Preparations are underway in Balochistan for the annual Hinglaj Yatra festival, a three-day pilgrimage expected to draw over 100,000 Hindu devotees. The Hindu festival is considered the largest celebration in Pakistan. It will see worshippers converge on the Hingol National Park to participate in religious rituals and seek blessings at the sacred Hinglaj Mata temple.
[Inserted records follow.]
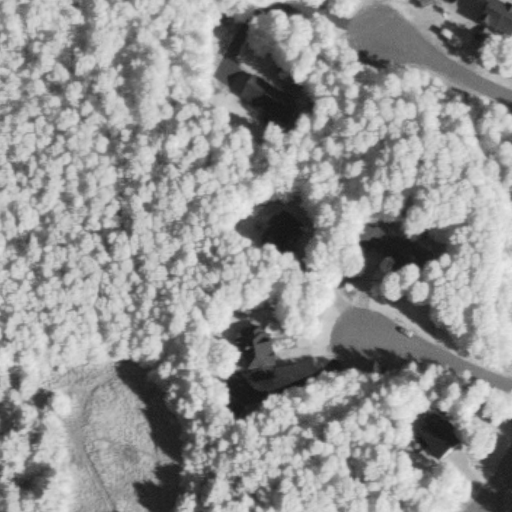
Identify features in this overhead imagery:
building: (494, 23)
road: (445, 67)
building: (266, 107)
building: (279, 238)
building: (401, 264)
road: (437, 363)
building: (253, 364)
road: (64, 395)
building: (431, 440)
road: (81, 450)
road: (501, 490)
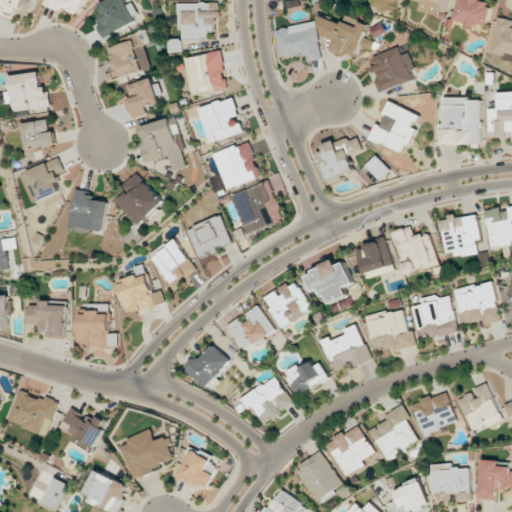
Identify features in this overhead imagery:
building: (67, 4)
building: (433, 6)
building: (15, 7)
building: (475, 11)
building: (115, 17)
building: (198, 22)
building: (345, 35)
building: (503, 38)
building: (300, 41)
road: (77, 65)
building: (392, 68)
building: (207, 72)
building: (28, 92)
building: (143, 96)
road: (303, 111)
building: (501, 115)
building: (222, 119)
road: (287, 121)
building: (462, 121)
road: (268, 124)
building: (396, 127)
building: (40, 134)
building: (162, 143)
building: (341, 156)
building: (239, 164)
building: (378, 167)
building: (45, 180)
building: (140, 199)
building: (259, 207)
building: (88, 212)
building: (500, 226)
building: (461, 234)
building: (210, 235)
road: (295, 236)
road: (304, 250)
building: (416, 250)
building: (6, 251)
building: (376, 258)
building: (174, 262)
building: (331, 280)
building: (140, 291)
building: (509, 292)
building: (290, 303)
building: (478, 303)
building: (4, 311)
building: (436, 316)
building: (51, 317)
building: (253, 327)
building: (391, 330)
building: (349, 348)
building: (210, 365)
road: (63, 372)
building: (307, 376)
road: (386, 383)
building: (269, 399)
road: (209, 405)
building: (509, 406)
building: (481, 407)
building: (33, 411)
building: (436, 412)
road: (201, 422)
building: (47, 427)
building: (86, 428)
building: (396, 432)
building: (352, 449)
building: (146, 453)
building: (198, 469)
road: (243, 477)
building: (321, 477)
building: (494, 479)
building: (452, 483)
road: (258, 484)
building: (108, 491)
building: (56, 493)
building: (411, 498)
building: (287, 503)
building: (364, 508)
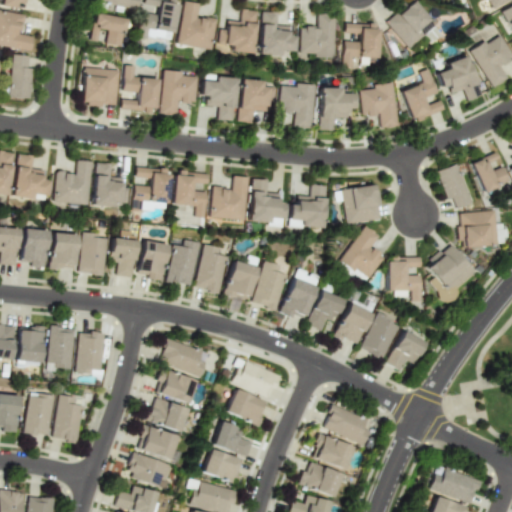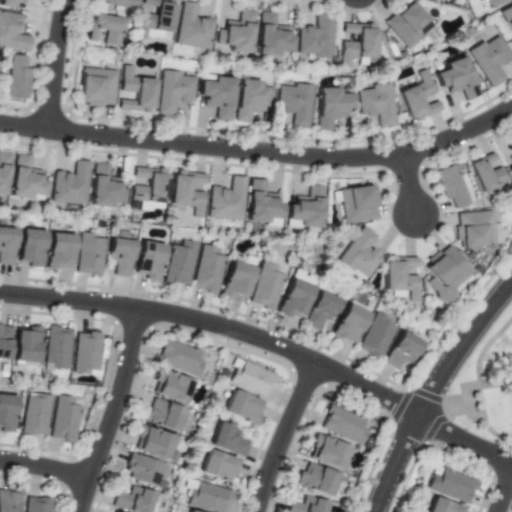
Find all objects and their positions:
building: (492, 2)
building: (8, 3)
building: (490, 3)
building: (118, 4)
building: (507, 16)
building: (507, 16)
building: (154, 18)
building: (153, 20)
building: (405, 23)
building: (407, 24)
building: (191, 26)
building: (104, 28)
building: (190, 28)
building: (11, 31)
building: (234, 32)
building: (235, 32)
building: (269, 35)
building: (270, 36)
building: (314, 36)
building: (314, 37)
building: (355, 42)
building: (355, 42)
building: (511, 49)
building: (488, 58)
building: (487, 59)
road: (56, 65)
building: (16, 77)
building: (455, 77)
building: (455, 78)
building: (95, 86)
building: (171, 90)
building: (172, 90)
building: (133, 91)
building: (133, 91)
building: (215, 93)
building: (215, 96)
building: (417, 97)
building: (248, 98)
building: (249, 98)
building: (417, 98)
building: (292, 102)
building: (292, 103)
building: (374, 103)
building: (374, 103)
building: (329, 105)
building: (328, 106)
road: (23, 127)
road: (284, 154)
building: (509, 167)
building: (3, 169)
building: (484, 172)
building: (24, 178)
building: (68, 184)
road: (411, 184)
building: (449, 185)
building: (103, 187)
building: (146, 189)
building: (185, 191)
building: (225, 200)
building: (260, 204)
building: (356, 204)
building: (303, 209)
building: (472, 228)
building: (495, 233)
building: (5, 245)
building: (28, 246)
building: (57, 251)
building: (87, 254)
building: (117, 255)
building: (356, 255)
building: (147, 259)
building: (177, 262)
building: (204, 269)
building: (442, 272)
building: (398, 275)
building: (234, 280)
building: (263, 286)
building: (293, 295)
building: (318, 309)
building: (348, 322)
building: (374, 335)
building: (4, 340)
road: (267, 340)
building: (25, 343)
building: (56, 346)
building: (399, 350)
building: (84, 351)
building: (179, 357)
building: (249, 378)
building: (170, 386)
road: (433, 391)
building: (241, 406)
building: (6, 411)
road: (116, 412)
building: (34, 414)
building: (161, 414)
street lamp: (124, 416)
building: (62, 419)
building: (341, 424)
road: (284, 436)
building: (226, 439)
building: (151, 442)
building: (327, 451)
building: (217, 466)
road: (46, 467)
building: (143, 469)
building: (315, 479)
building: (449, 484)
road: (505, 495)
building: (206, 496)
building: (8, 500)
building: (131, 500)
building: (34, 504)
building: (305, 505)
building: (440, 505)
street lamp: (68, 506)
building: (112, 511)
building: (186, 511)
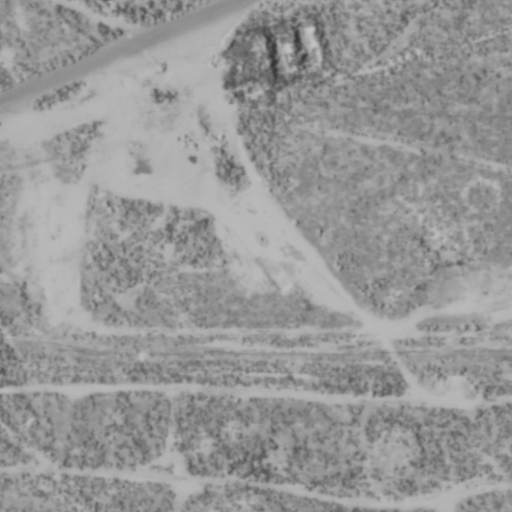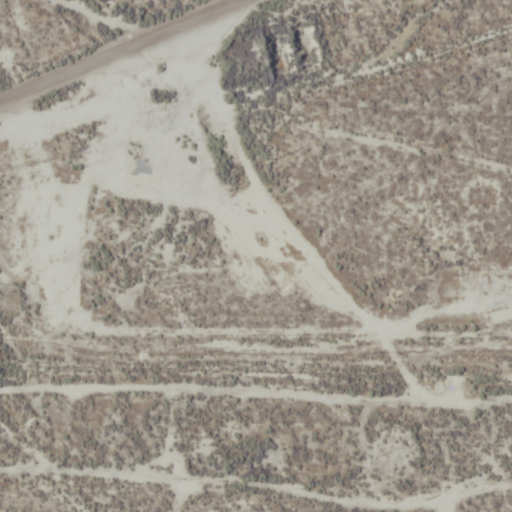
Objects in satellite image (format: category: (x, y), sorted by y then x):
road: (121, 50)
building: (137, 151)
building: (139, 169)
road: (255, 393)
Over 100,000 Hindu pilgrims are set to embark on a three-day journey to one of their most sacred sites in Pakistan. This Hindu festival is known as the Hinglaj Yatra. The festival transforms the rugged landscape of Hingol National Park in Balochistan province into a vibrant celebration.

Despite being a minority in Pakistan, Hindus make up 4.4 million of the population. The ancient cave temple of Hinglaj Mata attracts pilgrims from far and wide. Moreover, many travel hundreds of kilometers from places like Hyderabad and Karachi.

The pilgrimage isn’t easy. Pilgrims often had to walk over rocky terrain, sometimes barefoot, to reach the temple, believed to be the resting place of Goddess Sati. However, Kanwal Kumar, visiting for the first time with her husband, expresses her wish for a child, believing in the blessings of Hinglaj Mata.

However, tensions between Pakistan and India can make openly practicing the Hindu faith challenging, despite its allowance in Pakistan. Versimal Divani, the general secretary of Hinglaj Mata, hopes for easier access for Hindus worldwide to visit the temple. It can be seen as an opportunity for cultural exchange and economic growth.

Ethnicentricies of the festival

The festival itself is a colorful affair amidst the desert-like conditions. Pilgrims perform rituals at the mud volcano, climb hundreds of stairs, and make offerings at the ancient cave temple. Moreover, Maharaj Gopal, the temple’s senior religious leader, emphasizes its significance in Hinduism. The festival also promises forgiveness of sins for those who visit and worship during these three days.

Even after dark, the festivities continue. Hinglaj Mata temple is illuminated with fairy lights as pilgrims seek blessings, some holding up babies for divine intervention. Moreover, stalls selling snacks, drinks, and religious items pop up, turning the park into a bustling marketplace.

For many, the Hinglaj Yatra is not just a pilgrimage but a profound spiritual experience that brings communities together and keeps ancient traditions alive in the heart of Pakistan’s mountains.